The impact of mathematical optimization algorithms on selecting your next movie to watch

CMSE 831, also known as "Computational Optimization" at Michigan State is part of the Master's in Data Science degree program and was instructed by Dr. Longxiu Huang.

The primary goal of this course aimed to emphasize the roles of optimization algorithms in "Big Data" analysis. The materials and learnings of this course highlight the use of mathematics in the foundations of optimization algorithm development, especially within linear algebra and multivariable calculus.

By the conclusion of the course, students were expected to demonstrate the understanding of these algorithms on a large dataset. With collaborative efforts from myself and fellow Data Science students, Steven Strachan, Saumya Shah, and Lacey Hamilton, we elected to reformulate several algorithms potentially used by common streaming services to recommend film options to users and review which algorithms seemed to work most effectively.

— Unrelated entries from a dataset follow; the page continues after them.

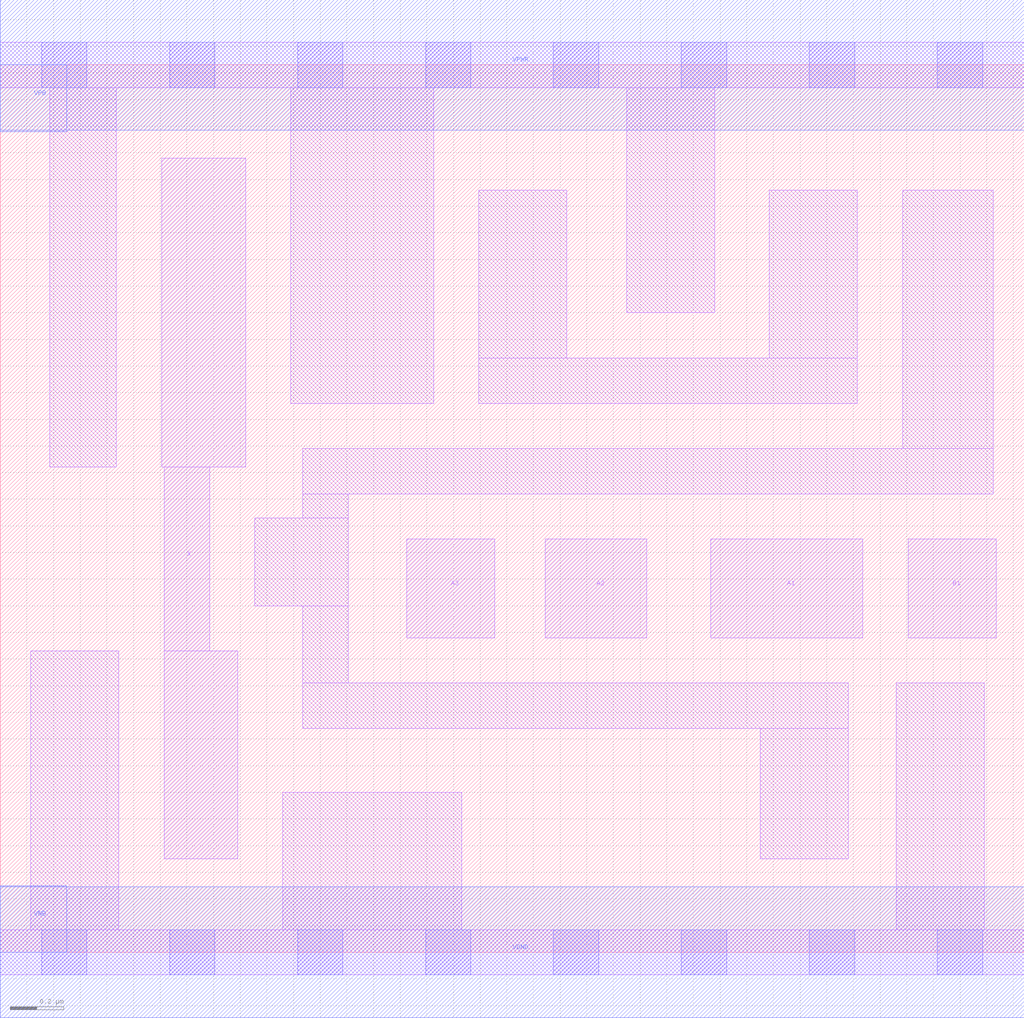
<source format=lef>
# Copyright 2020 The SkyWater PDK Authors
#
# Licensed under the Apache License, Version 2.0 (the "License");
# you may not use this file except in compliance with the License.
# You may obtain a copy of the License at
#
#     https://www.apache.org/licenses/LICENSE-2.0
#
# Unless required by applicable law or agreed to in writing, software
# distributed under the License is distributed on an "AS IS" BASIS,
# WITHOUT WARRANTIES OR CONDITIONS OF ANY KIND, either express or implied.
# See the License for the specific language governing permissions and
# limitations under the License.
#
# SPDX-License-Identifier: Apache-2.0

VERSION 5.5 ;
NAMESCASESENSITIVE ON ;
BUSBITCHARS "[]" ;
DIVIDERCHAR "/" ;
MACRO sky130_fd_sc_ms__a31o_2
  CLASS CORE ;
  SOURCE USER ;
  ORIGIN  0.000000  0.000000 ;
  SIZE  3.840000 BY  3.330000 ;
  SYMMETRY X Y ;
  SITE unit ;
  PIN A1
    ANTENNAGATEAREA  0.261000 ;
    DIRECTION INPUT ;
    USE SIGNAL ;
    PORT
      LAYER li1 ;
        RECT 2.665000 1.180000 3.235000 1.550000 ;
    END
  END A1
  PIN A2
    ANTENNAGATEAREA  0.261000 ;
    DIRECTION INPUT ;
    USE SIGNAL ;
    PORT
      LAYER li1 ;
        RECT 2.045000 1.180000 2.425000 1.550000 ;
    END
  END A2
  PIN A3
    ANTENNAGATEAREA  0.261000 ;
    DIRECTION INPUT ;
    USE SIGNAL ;
    PORT
      LAYER li1 ;
        RECT 1.525000 1.180000 1.855000 1.550000 ;
    END
  END A3
  PIN B1
    ANTENNAGATEAREA  0.261000 ;
    DIRECTION INPUT ;
    USE SIGNAL ;
    PORT
      LAYER li1 ;
        RECT 3.405000 1.180000 3.735000 1.550000 ;
    END
  END B1
  PIN X
    ANTENNADIFFAREA  0.543200 ;
    DIRECTION OUTPUT ;
    USE SIGNAL ;
    PORT
      LAYER li1 ;
        RECT 0.605000 1.820000 0.920000 2.980000 ;
        RECT 0.615000 0.350000 0.890000 1.130000 ;
        RECT 0.615000 1.130000 0.785000 1.820000 ;
    END
  END X
  PIN VGND
    DIRECTION INOUT ;
    USE GROUND ;
    PORT
      LAYER met1 ;
        RECT 0.000000 -0.245000 3.840000 0.245000 ;
    END
  END VGND
  PIN VNB
    DIRECTION INOUT ;
    USE GROUND ;
    PORT
    END
  END VNB
  PIN VPB
    DIRECTION INOUT ;
    USE POWER ;
    PORT
    END
  END VPB
  PIN VNB
    DIRECTION INOUT ;
    USE GROUND ;
    PORT
      LAYER met1 ;
        RECT 0.000000 0.000000 0.250000 0.250000 ;
    END
  END VNB
  PIN VPB
    DIRECTION INOUT ;
    USE POWER ;
    PORT
      LAYER met1 ;
        RECT 0.000000 3.080000 0.250000 3.330000 ;
    END
  END VPB
  PIN VPWR
    DIRECTION INOUT ;
    USE POWER ;
    PORT
      LAYER met1 ;
        RECT 0.000000 3.085000 3.840000 3.575000 ;
    END
  END VPWR
  OBS
    LAYER li1 ;
      RECT 0.000000 -0.085000 3.840000 0.085000 ;
      RECT 0.000000  3.245000 3.840000 3.415000 ;
      RECT 0.115000  0.085000 0.445000 1.130000 ;
      RECT 0.185000  1.820000 0.435000 3.245000 ;
      RECT 0.955000  1.300000 1.305000 1.630000 ;
      RECT 1.060000  0.085000 1.730000 0.600000 ;
      RECT 1.090000  2.060000 1.625000 3.245000 ;
      RECT 1.135000  0.840000 3.180000 1.010000 ;
      RECT 1.135000  1.010000 1.305000 1.300000 ;
      RECT 1.135000  1.630000 1.305000 1.720000 ;
      RECT 1.135000  1.720000 3.725000 1.890000 ;
      RECT 1.795000  2.060000 3.215000 2.230000 ;
      RECT 1.795000  2.230000 2.125000 2.860000 ;
      RECT 2.350000  2.400000 2.680000 3.245000 ;
      RECT 2.850000  0.350000 3.180000 0.840000 ;
      RECT 2.885000  2.230000 3.215000 2.860000 ;
      RECT 3.360000  0.085000 3.690000 1.010000 ;
      RECT 3.385000  1.890000 3.725000 2.860000 ;
    LAYER mcon ;
      RECT 0.155000 -0.085000 0.325000 0.085000 ;
      RECT 0.155000  3.245000 0.325000 3.415000 ;
      RECT 0.635000 -0.085000 0.805000 0.085000 ;
      RECT 0.635000  3.245000 0.805000 3.415000 ;
      RECT 1.115000 -0.085000 1.285000 0.085000 ;
      RECT 1.115000  3.245000 1.285000 3.415000 ;
      RECT 1.595000 -0.085000 1.765000 0.085000 ;
      RECT 1.595000  3.245000 1.765000 3.415000 ;
      RECT 2.075000 -0.085000 2.245000 0.085000 ;
      RECT 2.075000  3.245000 2.245000 3.415000 ;
      RECT 2.555000 -0.085000 2.725000 0.085000 ;
      RECT 2.555000  3.245000 2.725000 3.415000 ;
      RECT 3.035000 -0.085000 3.205000 0.085000 ;
      RECT 3.035000  3.245000 3.205000 3.415000 ;
      RECT 3.515000 -0.085000 3.685000 0.085000 ;
      RECT 3.515000  3.245000 3.685000 3.415000 ;
  END
END sky130_fd_sc_ms__a31o_2
END LIBRARY

</source>
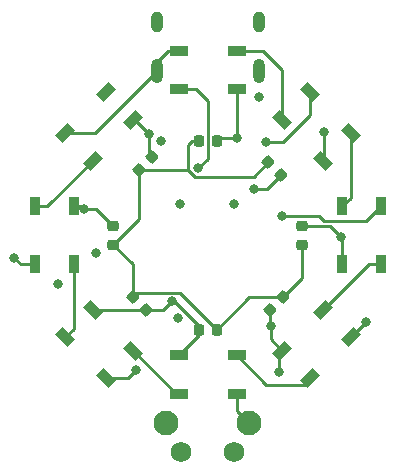
<source format=gbr>
%TF.GenerationSoftware,KiCad,Pcbnew,7.0.7*%
%TF.CreationDate,2023-10-08T00:42:53+08:00*%
%TF.ProjectId,RM_47mm,524d5f34-376d-46d2-9e6b-696361645f70,rev?*%
%TF.SameCoordinates,Original*%
%TF.FileFunction,Copper,L1,Top*%
%TF.FilePolarity,Positive*%
%FSLAX46Y46*%
G04 Gerber Fmt 4.6, Leading zero omitted, Abs format (unit mm)*
G04 Created by KiCad (PCBNEW 7.0.7) date 2023-10-08 00:42:53*
%MOMM*%
%LPD*%
G01*
G04 APERTURE LIST*
G04 Aperture macros list*
%AMRoundRect*
0 Rectangle with rounded corners*
0 $1 Rounding radius*
0 $2 $3 $4 $5 $6 $7 $8 $9 X,Y pos of 4 corners*
0 Add a 4 corners polygon primitive as box body*
4,1,4,$2,$3,$4,$5,$6,$7,$8,$9,$2,$3,0*
0 Add four circle primitives for the rounded corners*
1,1,$1+$1,$2,$3*
1,1,$1+$1,$4,$5*
1,1,$1+$1,$6,$7*
1,1,$1+$1,$8,$9*
0 Add four rect primitives between the rounded corners*
20,1,$1+$1,$2,$3,$4,$5,0*
20,1,$1+$1,$4,$5,$6,$7,0*
20,1,$1+$1,$6,$7,$8,$9,0*
20,1,$1+$1,$8,$9,$2,$3,0*%
%AMRotRect*
0 Rectangle, with rotation*
0 The origin of the aperture is its center*
0 $1 length*
0 $2 width*
0 $3 Rotation angle, in degrees counterclockwise*
0 Add horizontal line*
21,1,$1,$2,0,0,$3*%
G04 Aperture macros list end*
%TA.AperFunction,ComponentPad*%
%ADD10O,1.000000X1.800000*%
%TD*%
%TA.AperFunction,ComponentPad*%
%ADD11O,1.000000X2.100000*%
%TD*%
%TA.AperFunction,SMDPad,CuDef*%
%ADD12R,0.900000X1.500000*%
%TD*%
%TA.AperFunction,SMDPad,CuDef*%
%ADD13RotRect,1.500000X0.900000X45.000000*%
%TD*%
%TA.AperFunction,SMDPad,CuDef*%
%ADD14RoundRect,0.225000X0.225000X0.250000X-0.225000X0.250000X-0.225000X-0.250000X0.225000X-0.250000X0*%
%TD*%
%TA.AperFunction,SMDPad,CuDef*%
%ADD15RotRect,1.500000X0.900000X135.000000*%
%TD*%
%TA.AperFunction,SMDPad,CuDef*%
%ADD16RoundRect,0.225000X-0.017678X0.335876X-0.335876X0.017678X0.017678X-0.335876X0.335876X-0.017678X0*%
%TD*%
%TA.AperFunction,SMDPad,CuDef*%
%ADD17RotRect,1.500000X0.900000X225.000000*%
%TD*%
%TA.AperFunction,SMDPad,CuDef*%
%ADD18RoundRect,0.225000X0.250000X-0.225000X0.250000X0.225000X-0.250000X0.225000X-0.250000X-0.225000X0*%
%TD*%
%TA.AperFunction,SMDPad,CuDef*%
%ADD19RoundRect,0.225000X0.017678X-0.335876X0.335876X-0.017678X-0.017678X0.335876X-0.335876X0.017678X0*%
%TD*%
%TA.AperFunction,SMDPad,CuDef*%
%ADD20RoundRect,0.225000X-0.225000X-0.250000X0.225000X-0.250000X0.225000X0.250000X-0.225000X0.250000X0*%
%TD*%
%TA.AperFunction,SMDPad,CuDef*%
%ADD21RoundRect,0.225000X-0.335876X-0.017678X-0.017678X-0.335876X0.335876X0.017678X0.017678X0.335876X0*%
%TD*%
%TA.AperFunction,SMDPad,CuDef*%
%ADD22RotRect,1.500000X0.900000X315.000000*%
%TD*%
%TA.AperFunction,SMDPad,CuDef*%
%ADD23R,1.500000X0.900000*%
%TD*%
%TA.AperFunction,ComponentPad*%
%ADD24C,2.100000*%
%TD*%
%TA.AperFunction,ComponentPad*%
%ADD25C,1.750000*%
%TD*%
%TA.AperFunction,ViaPad*%
%ADD26C,0.800000*%
%TD*%
%TA.AperFunction,Conductor*%
%ADD27C,0.250000*%
%TD*%
%TA.AperFunction,Conductor*%
%ADD28C,0.500000*%
%TD*%
G04 APERTURE END LIST*
D10*
%TO.P,J1,S1,SHIELD*%
%TO.N,Earth*%
X145680000Y-81925000D03*
D11*
X145680000Y-86125000D03*
X154320000Y-86125000D03*
D10*
X154320000Y-81925000D03*
%TD*%
D12*
%TO.P,D3,1,VDD*%
%TO.N,/VCC_3V3*%
X161350000Y-102450000D03*
%TO.P,D3,2,DOUT*%
%TO.N,Net-(D3-DOUT)*%
X164650000Y-102450000D03*
%TO.P,D3,3,VSS*%
%TO.N,Earth*%
X164650000Y-97550000D03*
%TO.P,D3,4,DIN*%
%TO.N,Net-(D2-DOUT)*%
X161350000Y-97550000D03*
%TD*%
D13*
%TO.P,D4,1,VDD*%
%TO.N,/VCC_3V3*%
X156300862Y-109765685D03*
%TO.P,D4,2,DOUT*%
%TO.N,Net-(D4-DOUT)*%
X158634315Y-112099138D03*
%TO.P,D4,3,VSS*%
%TO.N,Earth*%
X162099138Y-108634315D03*
%TO.P,D4,4,DIN*%
%TO.N,Net-(D3-DOUT)*%
X159765685Y-106300862D03*
%TD*%
D14*
%TO.P,C5,1*%
%TO.N,Net-(C1-Pad1)*%
X150775000Y-108000000D03*
%TO.P,C5,2*%
%TO.N,/VCC_3V3*%
X149225000Y-108000000D03*
%TD*%
D15*
%TO.P,D2,1,VDD*%
%TO.N,/VCC_3V3*%
X159765685Y-93699138D03*
%TO.P,D2,2,DOUT*%
%TO.N,Net-(D2-DOUT)*%
X162099138Y-91365685D03*
%TO.P,D2,3,VSS*%
%TO.N,Earth*%
X158634315Y-87900862D03*
%TO.P,D2,4,DIN*%
%TO.N,Net-(D1-DOUT)*%
X156300862Y-90234315D03*
%TD*%
D16*
%TO.P,C4,1*%
%TO.N,Net-(C1-Pad1)*%
X156348008Y-105251992D03*
%TO.P,C4,2*%
%TO.N,/VCC_3V3*%
X155251992Y-106348008D03*
%TD*%
D17*
%TO.P,D8,4,DIN*%
%TO.N,Net-(D7-DOUT)*%
X140234315Y-93699138D03*
%TO.P,D8,3,VSS*%
%TO.N,Earth*%
X137900862Y-91365685D03*
%TO.P,D8,2,DOUT*%
%TO.N,unconnected-(D8-DOUT-Pad2)*%
X141365685Y-87900862D03*
%TO.P,D8,1,VDD*%
%TO.N,/VCC_3V3*%
X143699138Y-90234315D03*
%TD*%
D18*
%TO.P,C3,1*%
%TO.N,Net-(C1-Pad1)*%
X158000000Y-100775000D03*
%TO.P,C3,2*%
%TO.N,/VCC_3V3*%
X158000000Y-99225000D03*
%TD*%
D19*
%TO.P,C8,2*%
%TO.N,/VCC_3V3*%
X145248008Y-93401992D03*
%TO.P,C8,1*%
%TO.N,Net-(C1-Pad1)*%
X144151992Y-94498008D03*
%TD*%
D20*
%TO.P,C1,1*%
%TO.N,Net-(C1-Pad1)*%
X149225000Y-92000000D03*
%TO.P,C1,2*%
%TO.N,/VCC_3V3*%
X150775000Y-92000000D03*
%TD*%
D21*
%TO.P,C6,1*%
%TO.N,Net-(C1-Pad1)*%
X143651992Y-105251992D03*
%TO.P,C6,2*%
%TO.N,/VCC_3V3*%
X144748008Y-106348008D03*
%TD*%
%TO.P,C2,1*%
%TO.N,Net-(C1-Pad1)*%
X155101992Y-93801992D03*
%TO.P,C2,2*%
%TO.N,/VCC_3V3*%
X156198008Y-94898008D03*
%TD*%
D22*
%TO.P,D6,1,VDD*%
%TO.N,/VCC_3V3*%
X140234315Y-106300862D03*
%TO.P,D6,2,DOUT*%
%TO.N,Net-(D6-DOUT)*%
X137900862Y-108634315D03*
%TO.P,D6,3,VSS*%
%TO.N,Earth*%
X141365685Y-112099138D03*
%TO.P,D6,4,DIN*%
%TO.N,Net-(D5-DOUT)*%
X143699138Y-109765685D03*
%TD*%
D23*
%TO.P,D1,4,DIN*%
%TO.N,/LED_IN*%
X147550000Y-87650000D03*
%TO.P,D1,3,VSS*%
%TO.N,Earth*%
X147550000Y-84350000D03*
%TO.P,D1,2,DOUT*%
%TO.N,Net-(D1-DOUT)*%
X152450000Y-84350000D03*
%TO.P,D1,1,VDD*%
%TO.N,/VCC_3V3*%
X152450000Y-87650000D03*
%TD*%
%TO.P,D5,1,VDD*%
%TO.N,/VCC_3V3*%
X147550000Y-110150000D03*
%TO.P,D5,2,DOUT*%
%TO.N,Net-(D5-DOUT)*%
X147550000Y-113450000D03*
%TO.P,D5,3,VSS*%
%TO.N,Earth*%
X152450000Y-113450000D03*
%TO.P,D5,4,DIN*%
%TO.N,Net-(D4-DOUT)*%
X152450000Y-110150000D03*
%TD*%
D12*
%TO.P,D7,1,VDD*%
%TO.N,/VCC_3V3*%
X138650000Y-97550000D03*
%TO.P,D7,2,DOUT*%
%TO.N,Net-(D7-DOUT)*%
X135350000Y-97550000D03*
%TO.P,D7,3,VSS*%
%TO.N,Earth*%
X135350000Y-102450000D03*
%TO.P,D7,4,DIN*%
%TO.N,Net-(D6-DOUT)*%
X138650000Y-102450000D03*
%TD*%
D18*
%TO.P,C7,1*%
%TO.N,Net-(C1-Pad1)*%
X142000000Y-100775000D03*
%TO.P,C7,2*%
%TO.N,/VCC_3V3*%
X142000000Y-99225000D03*
%TD*%
D24*
%TO.P,SW3,*%
%TO.N,Earth*%
X146482909Y-115884152D03*
X153492909Y-115884152D03*
D25*
%TO.P,SW3,1,3*%
%TO.N,Net-(SW3-3)*%
X147732909Y-118374152D03*
%TO.P,SW3,2,4*%
%TO.N,/VCC_3V3*%
X152232909Y-118374152D03*
%TD*%
D26*
%TO.N,Earth*%
X154297050Y-88284974D03*
%TO.N,/VCC_3V3*%
X137330423Y-104140716D03*
X145024288Y-91444939D03*
X152495852Y-91746808D03*
%TO.N,Earth*%
X163388735Y-107365477D03*
%TO.N,/VCC_3V3*%
X155317912Y-107634484D03*
X161294635Y-100164239D03*
X159823557Y-91243557D03*
%TO.N,/LED_IN*%
X149187047Y-94312934D03*
%TO.N,/VCC_3V3*%
X147629225Y-97348384D03*
X139498561Y-97730570D03*
X156014602Y-111564521D03*
X146945372Y-105591240D03*
X153932037Y-96057092D03*
%TO.N,Earth*%
X133597257Y-101877102D03*
X152248410Y-97319644D03*
X154905251Y-92074558D03*
X147459286Y-106959729D03*
X146043974Y-92040483D03*
X143942264Y-111435531D03*
X156249949Y-98366155D03*
X140513247Y-101468135D03*
%TD*%
D27*
%TO.N,Net-(D3-DOUT)*%
X163616547Y-102450000D02*
X159765685Y-106300862D01*
X164650000Y-102450000D02*
X163616547Y-102450000D01*
%TO.N,Net-(D2-DOUT)*%
X162099138Y-91365685D02*
X162099138Y-96800862D01*
X162099138Y-96800862D02*
X161350000Y-97550000D01*
%TO.N,Earth*%
X145680000Y-85321917D02*
X146651917Y-84350000D01*
X146651917Y-84350000D02*
X147550000Y-84350000D01*
X145680000Y-86125000D02*
X145680000Y-85321917D01*
%TO.N,Net-(D1-DOUT)*%
X156300862Y-85958116D02*
X154692746Y-84350000D01*
X156300862Y-90234315D02*
X156300862Y-85958116D01*
X154692746Y-84350000D02*
X152450000Y-84350000D01*
%TO.N,/VCC_3V3*%
X152450000Y-91700956D02*
X152450000Y-87650000D01*
X152495852Y-91746808D02*
X152450000Y-91700956D01*
%TO.N,/LED_IN*%
X148988116Y-87650000D02*
X147550000Y-87650000D01*
X150000000Y-88661884D02*
X148988116Y-87650000D01*
X150000000Y-93499981D02*
X150000000Y-88661884D01*
X149187047Y-94312934D02*
X150000000Y-93499981D01*
%TO.N,Earth*%
X140439315Y-91365685D02*
X145680000Y-86125000D01*
X137900862Y-91365685D02*
X140439315Y-91365685D01*
X156346510Y-92074558D02*
X154905251Y-92074558D01*
X158634315Y-89786753D02*
X156346510Y-92074558D01*
X158634315Y-87900862D02*
X158634315Y-89786753D01*
X159409033Y-98366155D02*
X156249949Y-98366155D01*
X159813638Y-98770760D02*
X159409033Y-98366155D01*
X163429240Y-98770760D02*
X159813638Y-98770760D01*
X164650000Y-97550000D02*
X163429240Y-98770760D01*
X134170155Y-102450000D02*
X133597257Y-101877102D01*
X135350000Y-102450000D02*
X134170155Y-102450000D01*
%TO.N,/VCC_3V3*%
X140505570Y-97730570D02*
X142000000Y-99225000D01*
X139498561Y-97730570D02*
X140505570Y-97730570D01*
X139317991Y-97550000D02*
X139498561Y-97730570D01*
X138650000Y-97550000D02*
X139317991Y-97550000D01*
X145016379Y-91452848D02*
X145024288Y-91444939D01*
X145016379Y-93170363D02*
X145016379Y-91452848D01*
X145248008Y-93401992D02*
X145016379Y-93170363D01*
X143813664Y-90234315D02*
X145024288Y-91444939D01*
X143699138Y-90234315D02*
X143813664Y-90234315D01*
X151028192Y-91746808D02*
X150775000Y-92000000D01*
X152495852Y-91746808D02*
X151028192Y-91746808D01*
%TO.N,Earth*%
X162119897Y-108634315D02*
X163388735Y-107365477D01*
X162099138Y-108634315D02*
X162119897Y-108634315D01*
%TO.N,/VCC_3V3*%
X156014602Y-110051945D02*
X156300862Y-109765685D01*
X156014602Y-111564521D02*
X156014602Y-110051945D01*
%TO.N,Net-(C1-Pad1)*%
X158000000Y-103600000D02*
X158000000Y-100775000D01*
X156348008Y-105251992D02*
X158000000Y-103600000D01*
X153523008Y-105251992D02*
X156348008Y-105251992D01*
X150775000Y-108000000D02*
X153523008Y-105251992D01*
X143651992Y-102426992D02*
X142000000Y-100775000D01*
X143651992Y-105251992D02*
X143651992Y-102426992D01*
X147641240Y-104866240D02*
X150775000Y-108000000D01*
X144037744Y-104866240D02*
X147641240Y-104866240D01*
X143651992Y-105251992D02*
X144037744Y-104866240D01*
%TO.N,/VCC_3V3*%
X146188604Y-106348008D02*
X146945372Y-105591240D01*
X144748008Y-106348008D02*
X146188604Y-106348008D01*
X144700862Y-106300862D02*
X144748008Y-106348008D01*
X140234315Y-106300862D02*
X144700862Y-106300862D01*
%TO.N,Net-(C1-Pad1)*%
X144151992Y-98623008D02*
X142000000Y-100775000D01*
X144151992Y-94498008D02*
X144151992Y-98623008D01*
%TO.N,Earth*%
X152450000Y-114841243D02*
X153492909Y-115884152D01*
X152450000Y-113450000D02*
X152450000Y-114841243D01*
X143278657Y-112099138D02*
X143942264Y-111435531D01*
X141365685Y-112099138D02*
X143278657Y-112099138D01*
%TO.N,/VCC_3V3*%
X149225000Y-108475000D02*
X149225000Y-108000000D01*
X147550000Y-110150000D02*
X149225000Y-108475000D01*
X149225000Y-107700138D02*
X147116102Y-105591240D01*
X149225000Y-108000000D02*
X149225000Y-107700138D01*
X147116102Y-105591240D02*
X146945372Y-105591240D01*
%TO.N,Net-(C1-Pad1)*%
X148676752Y-92000000D02*
X149225000Y-92000000D01*
X148327038Y-92349714D02*
X148676752Y-92000000D01*
X148327038Y-94478230D02*
X148327038Y-92349714D01*
X148886742Y-95037934D02*
X148327038Y-94478230D01*
X148886742Y-95037934D02*
X148346816Y-94498008D01*
X148346816Y-94498008D02*
X144151992Y-94498008D01*
X155101992Y-93801992D02*
X153866050Y-95037934D01*
X153866050Y-95037934D02*
X148886742Y-95037934D01*
%TO.N,/VCC_3V3*%
X155317912Y-108780001D02*
X155317912Y-107634484D01*
X156300862Y-109765685D02*
X156300862Y-109762951D01*
X156300862Y-109762951D02*
X155317912Y-108780001D01*
X155251992Y-107568564D02*
X155317912Y-107634484D01*
X155251992Y-106348008D02*
X155251992Y-107568564D01*
X161294635Y-100156330D02*
X160363305Y-99225000D01*
X161294635Y-100164239D02*
X161294635Y-100156330D01*
X160363305Y-99225000D02*
X158000000Y-99225000D01*
X161350000Y-100219604D02*
X161294635Y-100164239D01*
X161350000Y-102450000D02*
X161350000Y-100219604D01*
X155038924Y-96057092D02*
X156198008Y-94898008D01*
X153932037Y-96057092D02*
X155038924Y-96057092D01*
D28*
X159823557Y-93641266D02*
X159765685Y-93699138D01*
D27*
X159823557Y-91243557D02*
X159823557Y-93641266D01*
%TO.N,Net-(D6-DOUT)*%
X138648187Y-102451813D02*
X138650000Y-102450000D01*
X138648187Y-107886990D02*
X138648187Y-102451813D01*
X137900862Y-108634315D02*
X138648187Y-107886990D01*
%TO.N,Net-(D7-DOUT)*%
X136383453Y-97550000D02*
X140234315Y-93699138D01*
X135350000Y-97550000D02*
X136383453Y-97550000D01*
%TO.N,Net-(D5-DOUT)*%
X147550000Y-113450000D02*
X147383453Y-113450000D01*
X147383453Y-113450000D02*
X143699138Y-109765685D01*
%TO.N,Net-(D4-DOUT)*%
X154929468Y-112629468D02*
X152450000Y-110150000D01*
X158103985Y-112629468D02*
X154929468Y-112629468D01*
X158634315Y-112099138D02*
X158103985Y-112629468D01*
%TD*%
M02*

</source>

The datasource for the project can be found here. The project utilized Python for algorithm generation, with particular emphasis on the following libraries:

  • keras
  • scikit-learn
  • tensorflow
  • pandas
  • numpy
  • matplotlib
  • seaborn
  • random

The full report and development can be read in detail below. Our final outputs found highest success rates (lowest error) in three of the eleven generated matrix factorization methods: Low Rank Matrix Recovery​, Soft-Impute​, and Mean Imputation. If given more time in the course, our team would have liked to create an assembled model, with the ideal equation outlined in the report.